[Saved data entries]
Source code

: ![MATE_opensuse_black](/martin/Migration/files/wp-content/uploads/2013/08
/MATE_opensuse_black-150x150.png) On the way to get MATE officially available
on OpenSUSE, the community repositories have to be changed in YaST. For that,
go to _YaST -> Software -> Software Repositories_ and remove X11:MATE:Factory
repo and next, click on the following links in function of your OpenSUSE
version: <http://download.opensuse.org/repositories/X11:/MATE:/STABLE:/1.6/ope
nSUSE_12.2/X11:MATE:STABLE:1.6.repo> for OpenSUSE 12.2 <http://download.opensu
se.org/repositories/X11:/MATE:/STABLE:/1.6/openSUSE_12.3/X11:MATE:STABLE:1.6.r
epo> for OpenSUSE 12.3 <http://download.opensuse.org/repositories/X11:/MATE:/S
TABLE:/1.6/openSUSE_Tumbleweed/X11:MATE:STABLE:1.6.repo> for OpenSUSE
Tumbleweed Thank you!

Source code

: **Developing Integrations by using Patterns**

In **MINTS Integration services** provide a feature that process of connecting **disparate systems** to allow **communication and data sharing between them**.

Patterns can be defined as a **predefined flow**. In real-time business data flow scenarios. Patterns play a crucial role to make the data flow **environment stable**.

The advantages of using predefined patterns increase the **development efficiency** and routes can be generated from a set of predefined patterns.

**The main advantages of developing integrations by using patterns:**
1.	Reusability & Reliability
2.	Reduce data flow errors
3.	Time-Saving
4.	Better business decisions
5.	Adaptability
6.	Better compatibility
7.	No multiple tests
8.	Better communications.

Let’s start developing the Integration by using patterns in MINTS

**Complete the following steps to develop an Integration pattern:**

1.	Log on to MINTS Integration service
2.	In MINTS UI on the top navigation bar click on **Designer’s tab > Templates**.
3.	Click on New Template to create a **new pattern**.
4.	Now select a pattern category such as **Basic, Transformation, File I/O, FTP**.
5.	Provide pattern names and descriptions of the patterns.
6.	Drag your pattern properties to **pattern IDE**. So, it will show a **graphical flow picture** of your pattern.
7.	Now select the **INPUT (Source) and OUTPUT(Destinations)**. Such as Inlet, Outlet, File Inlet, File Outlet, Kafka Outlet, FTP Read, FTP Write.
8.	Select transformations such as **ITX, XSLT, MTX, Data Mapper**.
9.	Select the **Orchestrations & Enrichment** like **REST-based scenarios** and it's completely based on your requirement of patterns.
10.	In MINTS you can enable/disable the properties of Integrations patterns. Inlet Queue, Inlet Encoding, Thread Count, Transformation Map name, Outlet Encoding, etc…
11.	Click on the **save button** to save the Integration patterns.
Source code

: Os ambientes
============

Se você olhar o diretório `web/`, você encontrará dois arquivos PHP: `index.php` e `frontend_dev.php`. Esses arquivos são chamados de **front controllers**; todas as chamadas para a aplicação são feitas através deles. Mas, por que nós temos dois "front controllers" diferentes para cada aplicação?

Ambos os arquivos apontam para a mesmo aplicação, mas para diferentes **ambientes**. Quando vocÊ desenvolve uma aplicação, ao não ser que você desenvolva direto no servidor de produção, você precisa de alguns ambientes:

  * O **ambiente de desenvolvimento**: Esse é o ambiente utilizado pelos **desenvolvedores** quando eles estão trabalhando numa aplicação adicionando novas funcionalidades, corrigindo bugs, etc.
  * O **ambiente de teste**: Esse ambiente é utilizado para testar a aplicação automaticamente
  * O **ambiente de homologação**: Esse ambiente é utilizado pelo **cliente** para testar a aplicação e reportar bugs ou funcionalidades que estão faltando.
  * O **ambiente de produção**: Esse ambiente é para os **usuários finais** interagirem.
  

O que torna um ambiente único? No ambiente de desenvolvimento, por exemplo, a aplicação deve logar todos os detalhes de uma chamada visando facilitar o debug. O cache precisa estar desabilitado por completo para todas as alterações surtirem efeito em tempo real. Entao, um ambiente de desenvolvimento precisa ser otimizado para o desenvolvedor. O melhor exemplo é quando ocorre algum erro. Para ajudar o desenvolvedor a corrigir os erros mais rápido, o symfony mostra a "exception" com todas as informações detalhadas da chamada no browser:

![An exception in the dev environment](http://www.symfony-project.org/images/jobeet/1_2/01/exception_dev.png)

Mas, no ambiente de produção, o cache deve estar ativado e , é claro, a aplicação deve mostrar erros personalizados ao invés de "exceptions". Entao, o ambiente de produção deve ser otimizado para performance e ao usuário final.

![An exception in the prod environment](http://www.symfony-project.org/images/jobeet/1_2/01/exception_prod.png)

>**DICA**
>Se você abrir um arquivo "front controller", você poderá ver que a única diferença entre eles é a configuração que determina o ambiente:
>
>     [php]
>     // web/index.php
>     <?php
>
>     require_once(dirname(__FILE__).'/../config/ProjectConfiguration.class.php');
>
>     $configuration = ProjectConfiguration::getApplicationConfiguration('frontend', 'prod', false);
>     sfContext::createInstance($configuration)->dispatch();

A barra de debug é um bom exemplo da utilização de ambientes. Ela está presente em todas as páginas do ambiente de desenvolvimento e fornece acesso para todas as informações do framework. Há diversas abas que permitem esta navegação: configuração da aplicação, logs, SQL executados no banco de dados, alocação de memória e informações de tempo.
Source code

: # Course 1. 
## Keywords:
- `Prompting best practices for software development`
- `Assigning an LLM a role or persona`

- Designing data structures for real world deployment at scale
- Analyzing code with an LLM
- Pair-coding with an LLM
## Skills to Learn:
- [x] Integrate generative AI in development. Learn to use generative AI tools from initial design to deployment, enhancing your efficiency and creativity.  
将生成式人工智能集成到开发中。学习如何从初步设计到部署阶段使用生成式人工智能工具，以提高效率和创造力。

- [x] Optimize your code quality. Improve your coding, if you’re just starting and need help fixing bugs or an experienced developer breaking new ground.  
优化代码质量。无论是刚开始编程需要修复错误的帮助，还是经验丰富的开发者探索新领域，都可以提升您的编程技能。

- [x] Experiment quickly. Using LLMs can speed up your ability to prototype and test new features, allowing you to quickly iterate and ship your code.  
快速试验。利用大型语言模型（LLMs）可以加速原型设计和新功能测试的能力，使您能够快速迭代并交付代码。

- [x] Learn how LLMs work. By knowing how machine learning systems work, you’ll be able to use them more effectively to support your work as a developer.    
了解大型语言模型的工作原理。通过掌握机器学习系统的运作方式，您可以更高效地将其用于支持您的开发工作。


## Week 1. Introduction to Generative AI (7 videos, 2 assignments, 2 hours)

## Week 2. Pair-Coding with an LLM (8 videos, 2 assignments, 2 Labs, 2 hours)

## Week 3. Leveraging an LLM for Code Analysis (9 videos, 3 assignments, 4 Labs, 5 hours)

▶ _Task brief_: Arrange the lines of each record above as a numbered list, omitting any blank lines.

▶ _Exercise output_:
1. Source code
2. : ![MATE_opensuse_black](/martin/Migration/files/wp-content/uploads/2013/08
3. /MATE_opensuse_black-150x150.png) On the way to get MATE officially available
4. on OpenSUSE, the community repositories have to be changed in YaST. For that,
5. go to _YaST -> Software -> Software Repositories_ and remove X11:MATE:Factory
6. repo and next, click on the following links in function of your OpenSUSE
7. version: <http://download.opensuse.org/repositories/X11:/MATE:/STABLE:/1.6/ope
8. nSUSE_12.2/X11:MATE:STABLE:1.6.repo> for OpenSUSE 12.2 <http://download.opensu
9. se.org/repositories/X11:/MATE:/STABLE:/1.6/openSUSE_12.3/X11:MATE:STABLE:1.6.r
10. epo> for OpenSUSE 12.3 <http://download.opensuse.org/repositories/X11:/MATE:/S
11. TABLE:/1.6/openSUSE_Tumbleweed/X11:MATE:STABLE:1.6.repo> for OpenSUSE
12. Tumbleweed Thank you!
13. Source code
14. : **Developing Integrations by using Patterns**
15. In **MINTS Integration services** provide a feature that process of connecting **disparate systems** to allow **communication and data sharing between them**.
16. Patterns can be defined as a **predefined flow**. In real-time business data flow scenarios. Patterns play a crucial role to make the data flow **environment stable**.
17. The advantages of using predefined patterns increase the **development efficiency** and routes can be generated from a set of predefined patterns.
18. **The main advantages of developing integrations by using patterns:**
19. 1.	Reusability & Reliability
20. 2.	Reduce data flow errors
21. 3.	Time-Saving
22. 4.	Better business decisions
23. 5.	Adaptability
24. 6.	Better compatibility
25. 7.	No multiple tests
26. 8.	Better communications.
27. Let’s start developing the Integration by using patterns in MINTS
28. **Complete the following steps to develop an Integration pattern:**
29. 1.	Log on to MINTS Integration service
30. 2.	In MINTS UI on the top navigation bar click on **Designer’s tab > Templates**.
31. 3.	Click on New Template to create a **new pattern**.
32. 4.	Now select a pattern category such as **Basic, Transformation, File I/O, FTP**.
33. 5.	Provide pattern names and descriptions of the patterns.
34. 6.	Drag your pattern properties to **pattern IDE**. So, it will show a **graphical flow picture** of your pattern.
35. 7.	Now select the **INPUT (Source) and OUTPUT(Destinations)**. Such as Inlet, Outlet, File Inlet, File Outlet, Kafka Outlet, FTP Read, FTP Write.
36. 8.	Select transformations such as **ITX, XSLT, MTX, Data Mapper**.
37. 9.	Select the **Orchestrations & Enrichment** like **REST-based scenarios** and it's completely based on your requirement of patterns.
38. 10.	In MINTS you can enable/disable the properties of Integrations patterns. Inlet Queue, Inlet Encoding, Thread Count, Transformation Map name, Outlet Encoding, etc…
39. 11.	Click on the **save button** to save the Integration patterns.
40. Source code
41. : Os ambientes
42. ============
43. Se você olhar o diretório `web/`, você encontrará dois arquivos PHP: `index.php` e `frontend_dev.php`. Esses arquivos são chamados de **front controllers**; todas as chamadas para a aplicação são feitas através deles. Mas, por que nós temos dois "front controllers" diferentes para cada aplicação?
44. Ambos os arquivos apontam para a mesmo aplicação, mas para diferentes **ambientes**. Quando vocÊ desenvolve uma aplicação, ao não ser que você desenvolva direto no servidor de produção, você precisa de alguns ambientes:
45.   * O **ambiente de desenvolvimento**: Esse é o ambiente utilizado pelos **desenvolvedores** quando eles estão trabalhando numa aplicação adicionando novas funcionalidades, corrigindo bugs, etc.
46.   * O **ambiente de teste**: Esse ambiente é utilizado para testar a aplicação automaticamente
47.   * O **ambiente de homologação**: Esse ambiente é utilizado pelo **cliente** para testar a aplicação e reportar bugs ou funcionalidades que estão faltando.
48.   * O **ambiente de produção**: Esse ambiente é para os **usuários finais** interagirem.
49. O que torna um ambiente único? No ambiente de desenvolvimento, por exemplo, a aplicação deve logar todos os detalhes de uma chamada visando facilitar o debug. O cache precisa estar desabilitado por completo para todas as alterações surtirem efeito em tempo real. Entao, um ambiente de desenvolvimento precisa ser otimizado para o desenvolvedor. O melhor exemplo é quando ocorre algum erro. Para ajudar o desenvolvedor a corrigir os erros mais rápido, o symfony mostra a "exception" com todas as informações detalhadas da chamada no browser:
50. ![An exception in the dev environment](http://www.symfony-project.org/images/jobeet/1_2/01/exception_dev.png)
51. Mas, no ambiente de produção, o cache deve estar ativado e , é claro, a aplicação deve mostrar erros personalizados ao invés de "exceptions". Entao, o ambiente de produção deve ser otimizado para performance e ao usuário final.
52. ![An exception in the prod environment](http://www.symfony-project.org/images/jobeet/1_2/01/exception_prod.png)
53. >**DICA**
54. >Se você abrir um arquivo "front controller", você poderá ver que a única diferença entre eles é a configuração que determina o ambiente:
55. >
56. >     [php]
57. >     // web/index.php
58. >     <?php
59. >
60. >     require_once(dirname(__FILE__).'/../config/ProjectConfiguration.class.php');
61. >
62. >     $configuration = ProjectConfiguration::getApplicationConfiguration('frontend', 'prod', false);
63. >     sfContext::createInstance($configuration)->dispatch();
64. A barra de debug é um bom exemplo da utilização de ambientes. Ela está presente em todas as páginas do ambiente de desenvolvimento e fornece acesso para todas as informações do framework. Há diversas abas que permitem esta navegação: configuração da aplicação, logs, SQL executados no banco de dados, alocação de memória e informações de tempo.
65. Source code
66. : # Course 1. 
67. ## Keywords:
68. - `Prompting best practices for software development`
69. - `Assigning an LLM a role or persona`
70. - Designing data structures for real world deployment at scale
71. - Analyzing code with an LLM
72. - Pair-coding with an LLM
73. ## Skills to Learn:
74. - [x] Integrate generative AI in development. Learn to use generative AI tools from initial design to deployment, enhancing your efficiency and creativity.  
75. 将生成式人工智能集成到开发中。学习如何从初步设计到部署阶段使用生成式人工智能工具，以提高效率和创造力。
76. - [x] Optimize your code quality. Improve your coding, if you’re just starting and need help fixing bugs or an experienced developer breaking new ground.  
77. 优化代码质量。无论是刚开始编程需要修复错误的帮助，还是经验丰富的开发者探索新领域，都可以提升您的编程技能。
78. - [x] Experiment quickly. Using LLMs can speed up your ability to prototype and test new features, allowing you to quickly iterate and ship your code.  
79. 快速试验。利用大型语言模型（LLMs）可以加速原型设计和新功能测试的能力，使您能够快速迭代并交付代码。
80. - [x] Learn how LLMs work. By knowing how machine learning systems work, you’ll be able to use them more effectively to support your work as a developer.    
81. 了解大型语言模型的工作原理。通过掌握机器学习系统的运作方式，您可以更高效地将其用于支持您的开发工作。
82. ## Week 1. Introduction to Generative AI (7 videos, 2 assignments, 2 hours)
83. ## Week 2. Pair-Coding with an LLM (8 videos, 2 assignments, 2 Labs, 2 hours)
84. ## Week 3. Leveraging an LLM for Code Analysis (9 videos, 3 assignments, 4 Labs, 5 hours)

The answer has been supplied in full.